## PODANY TEKST
Artykuły

Pospieszne "Tango"

"TANGO" Sławomira Mrożka w reżyserii Marka Okopińskiego było niekwestionowanym przebojem teatralnym 1965 r w Poznaniu. Blisko w ćwierć wieku później, czyli wiosną 1989 r., Okopiński zatrzymał się na chwilę w poznańskim Teatrze Polskim i wyreżyserował znów "Tango", wątpię jednak, czy powtórzy ono sukces tamtego. Są dwa ku temu powody, by tak sądzić: Mrożek i Okopiński.

Wbrew temu, co się mówi, "Tango" dotknął również ząb czasu. Jeszcze kilka lat temu wydawało mi się, że będzie to jeden z tych dramatów, który ostanie w historii literatury polskiej. Po obejrzeniu najnowszej premiery mam co do tego wątpliwości. Z wielkiego współczesnego dramatu idei pozostała tylko rodzinna komedyjka. Sfrustrowany młodzieniec przeciwstawia się rodzinie: śmiesznej babuni i wujkowi. oraz niegdysiejszym awangardzistom - rodzicom. Walkę z nimi przegrywa, a miast planowanego ślubu (z pełnym ceremoniałem): z kuzynką Alą, mamy śmierć. Cham Edek zabija inteligenta najmłodszej generacji, Artura. Wywiało gdzieś groteskę, żar emocji, sarkazm i ironię, wielki spór idei i pokoleń. Został śmiech dla śmiechu, trochę dowcipów.

## CEL A
Zamień w poniższych wpisach z klasyfikacją organizmów każde „common name” na „vernacular name”, a resztę przepisz bez zmian. Znaczniki obrazów pomiń w odpowiedzi.
Tekst i wpisy nie mają ze sobą żadnego związku.

## DOSTARCZONY MATERIAŁ
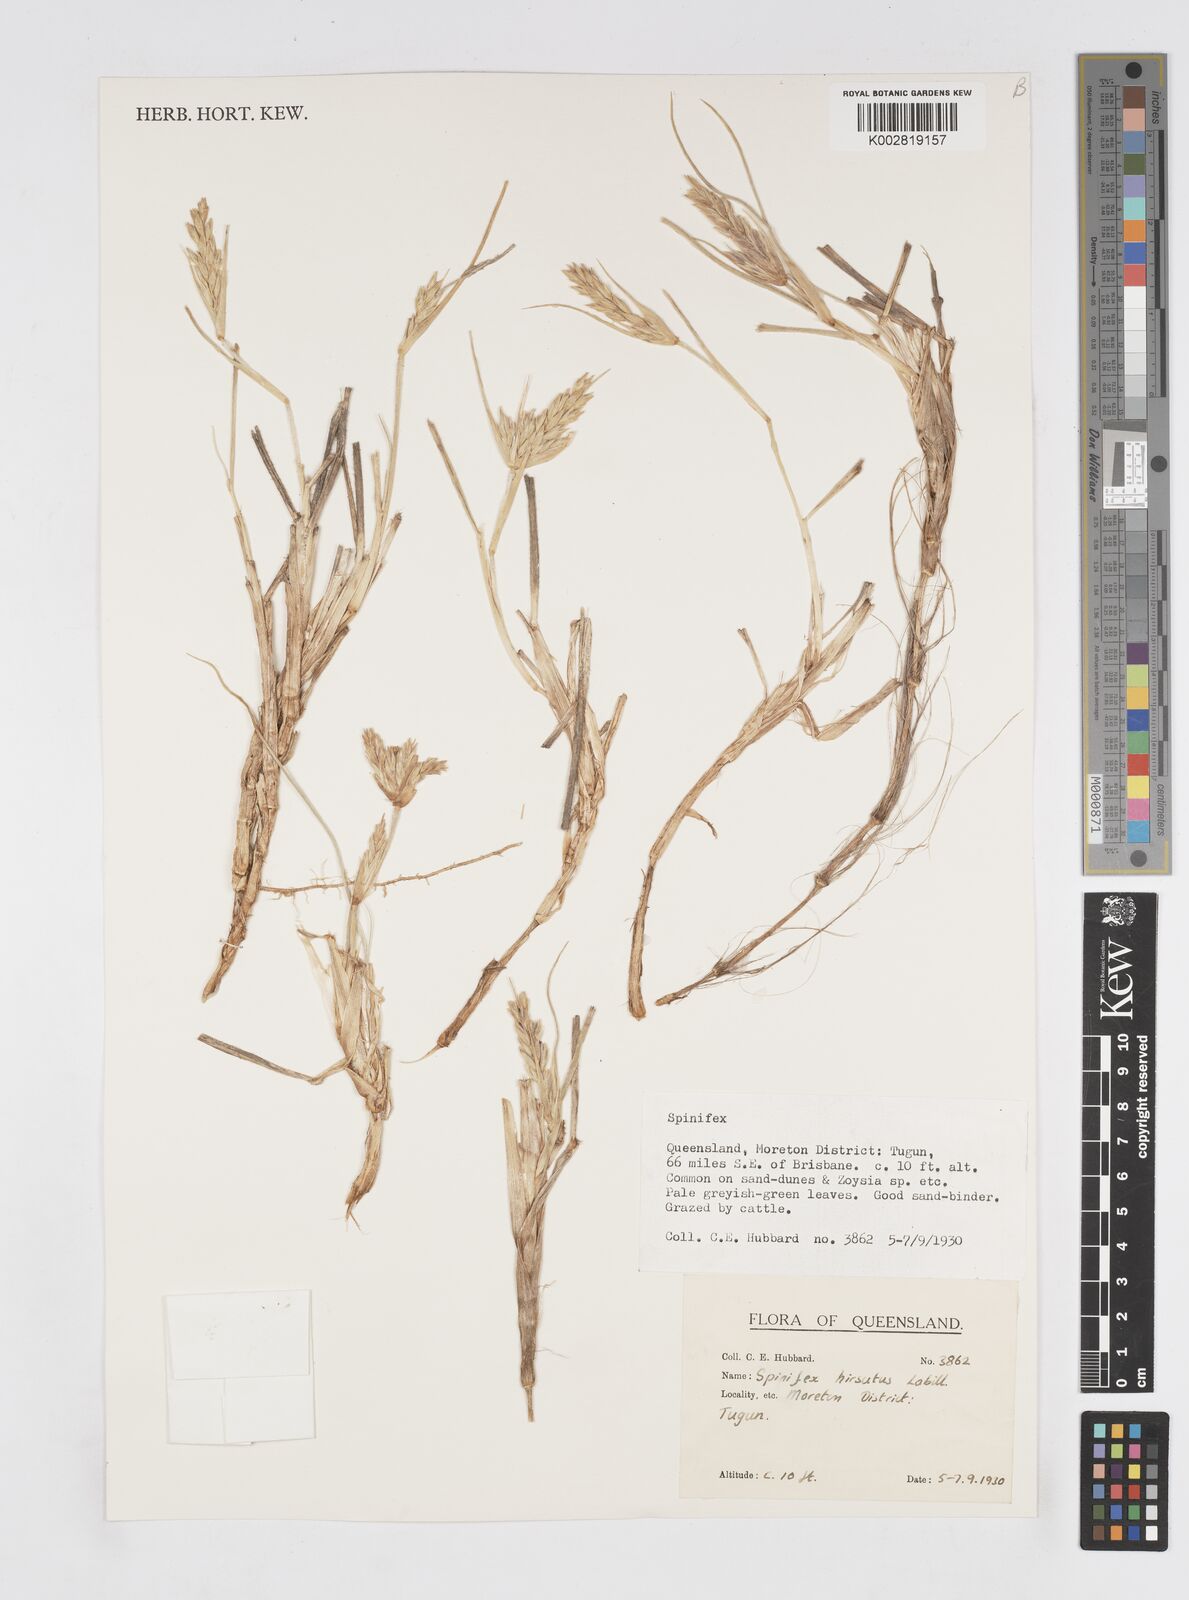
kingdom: Plantae
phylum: Tracheophyta
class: Liliopsida
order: Poales
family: Poaceae
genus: Spinifex
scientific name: Spinifex hirsutus
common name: Hairy spinifex
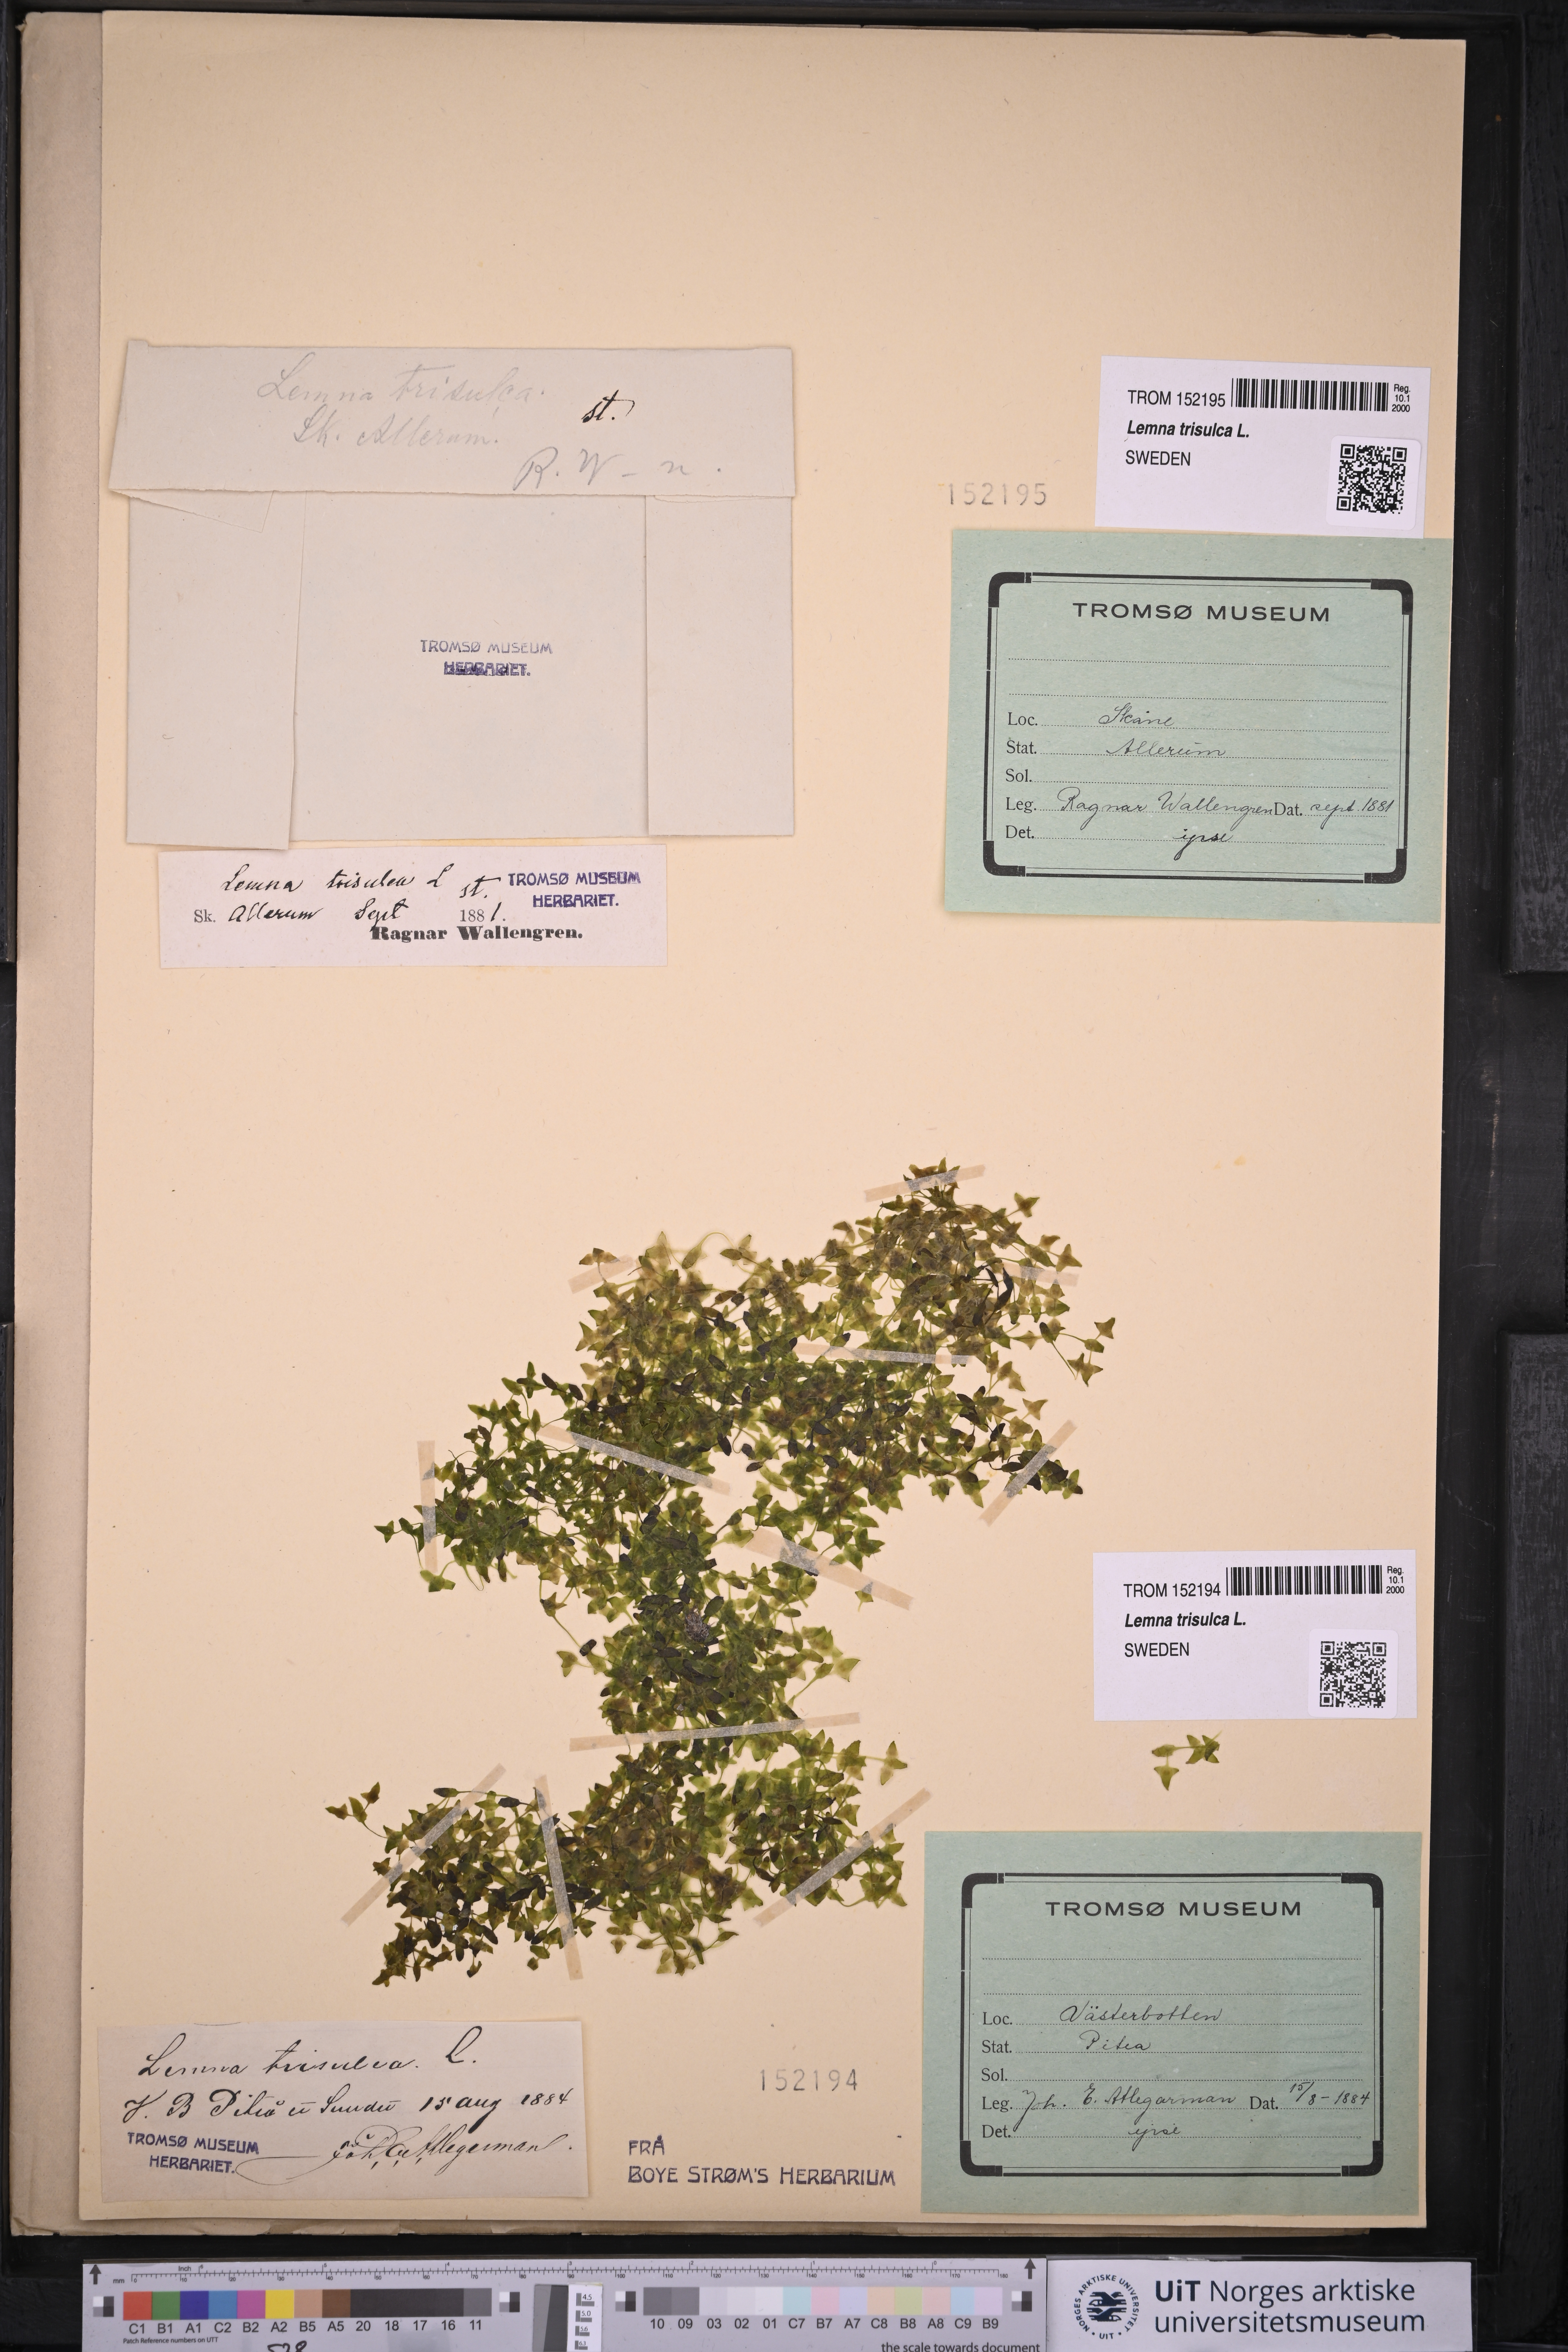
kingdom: Plantae
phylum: Tracheophyta
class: Liliopsida
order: Alismatales
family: Araceae
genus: Lemna
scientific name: Lemna trisulca
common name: Ivy-leaved duckweed
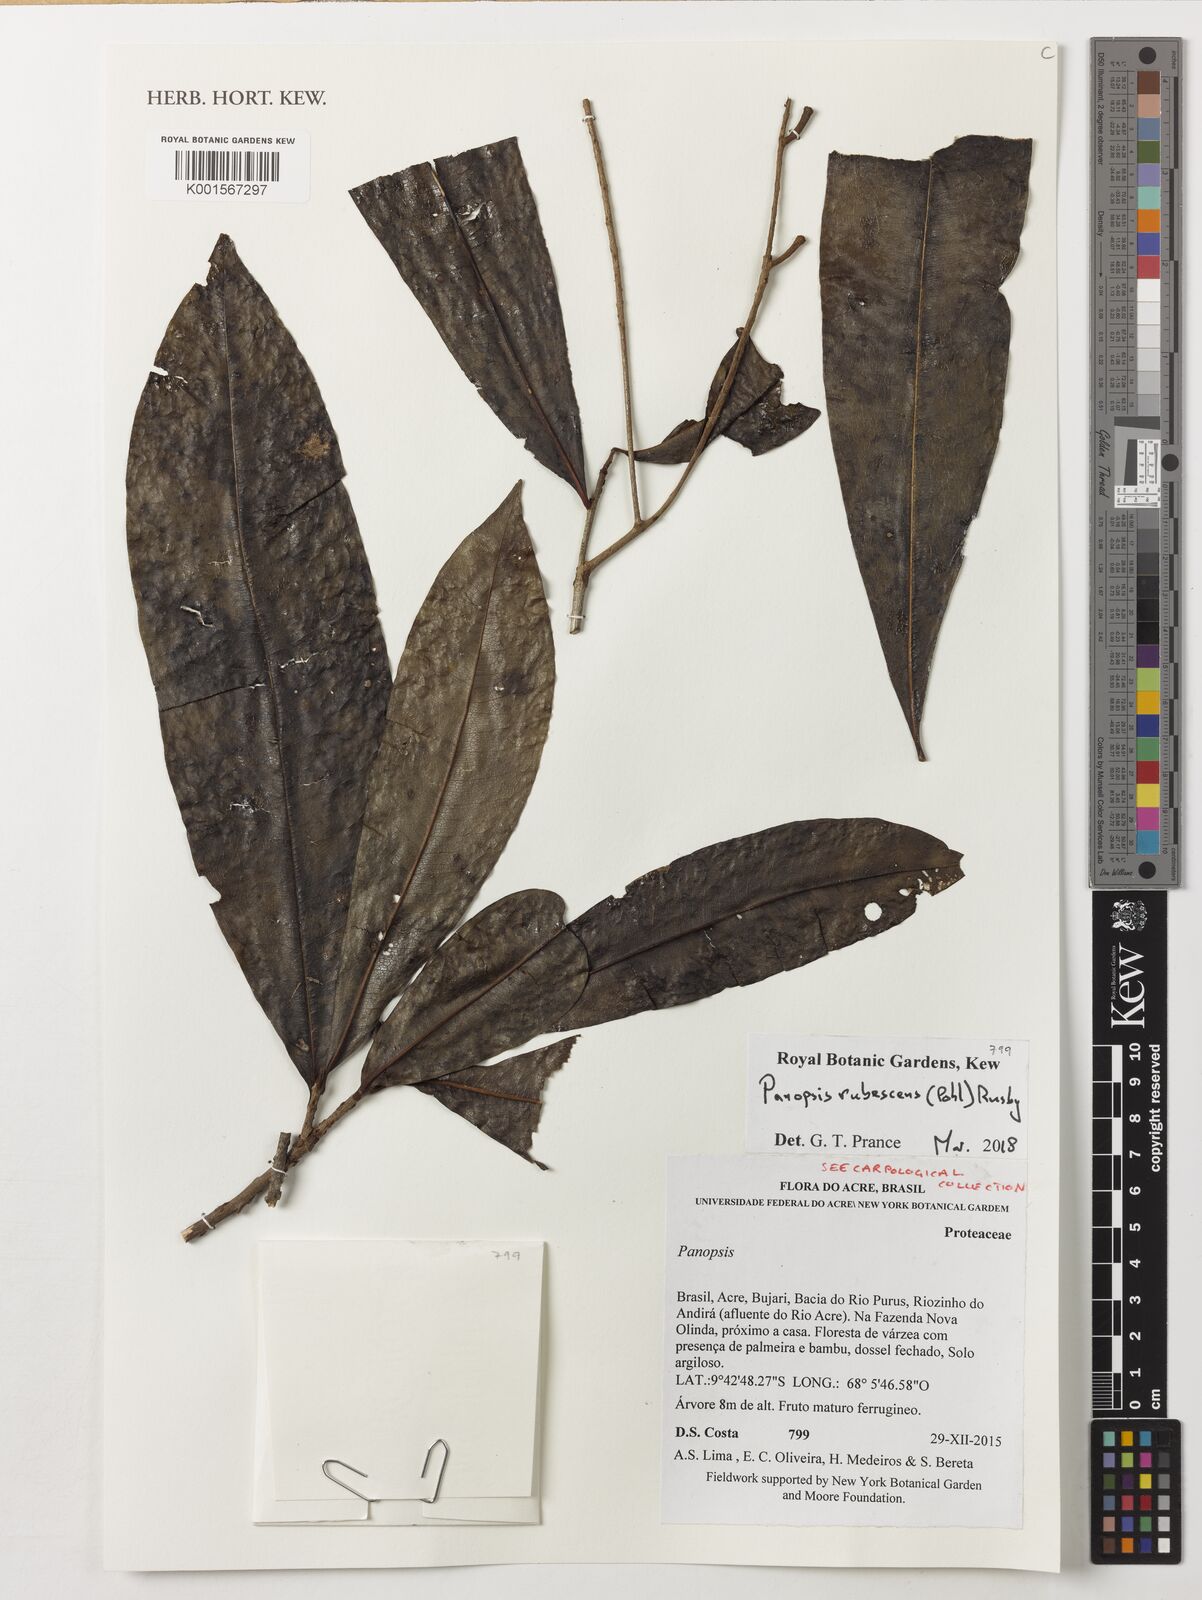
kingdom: Plantae
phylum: Tracheophyta
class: Magnoliopsida
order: Proteales
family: Proteaceae
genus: Panopsis
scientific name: Panopsis rubescens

## CEL B
Pisz dalej recenzję poznańskiej inscenizacji „Tanga”, zaczynając po jej ostatnim zdaniu.

## WYNIK KOŃCOWY A
kingdom: Plantae
phylum: Tracheophyta
class: Liliopsida
order: Poales
family: Poaceae
genus: Spinifex
scientific name: Spinifex hirsutus
vernacular name: Hairy spinifex
kingdom: Plantae
phylum: Tracheophyta
class: Liliopsida
order: Alismatales
family: Araceae
genus: Lemna
scientific name: Lemna trisulca
vernacular name: Ivy-leaved duckweed
kingdom: Plantae
phylum: Tracheophyta
class: Magnoliopsida
order: Proteales
family: Proteaceae
genus: Panopsis
scientific name: Panopsis rubescens

## WYNIK KOŃCOWY B
Marek Okopiński chyba zbyt pospiesznie przeczytał i zrealizował to "Tango". Powstało przedstawienie nijakie, trochę śmieszne, trochę nudne. Być może dramat ten wymaga również ołówka reżyserskiego? Najmocniejszą stroną przedstawienia jest scenografia i choreografia. Zbigniew Bednarowicz pokój, w którym się rzecz dzieje, pochylił, by w drugiej części postawić go równo. Scenograf uważnie wyczytał z "Tanga" dwa światy - zbuntowanej pod każdym względem starej inteligencji i uporządkowany - autorytarny Edka. Uwagę zwracają również kostiumy, będące swoistym pastiszem strojów określonych w didaskaliach. Conrad Drzewiecki uczynił z tytułowego tanga, choreograficzny majstersztyk. Edek z Wujem tańczą nad trupem Artura dosłownie i w przenośni. Tańczą klasyczne tango w jedną parę, a wraz z nimi cały pokój, który jest ich całym światem, bo w nim wszystko się rozegrało. Conrad Drzewiecki wydobył z tego współczesnego "tańca chocholego" realny układ sił. Szkoda, że i scenografia, choreografia nie zainspirowały reżysera do uważniejszej interpretacji tego, co w "Tangu" oparło się działaniu czasu.

Reżyser najnowszej paryskiej premiery "Tanga" - Georges Werler sądzi, że "siła komiczna "Tanga." - podobnie jak innych sztuk, m. m. "Na pełnym morzu", "Karol", "Striptease" - tkwi właśnie w ogromnej szczerości i zaangażowaniu aktorów w postacie (...) Najważniejsza jest dla mnie wstępna praca z aktorami, kiedy dochodzimy do porozumienia." Niestety, w Poznaniu reżyser chyba za bardzo zaufał aktorom, co się najbardziej zemściło na młodzieży.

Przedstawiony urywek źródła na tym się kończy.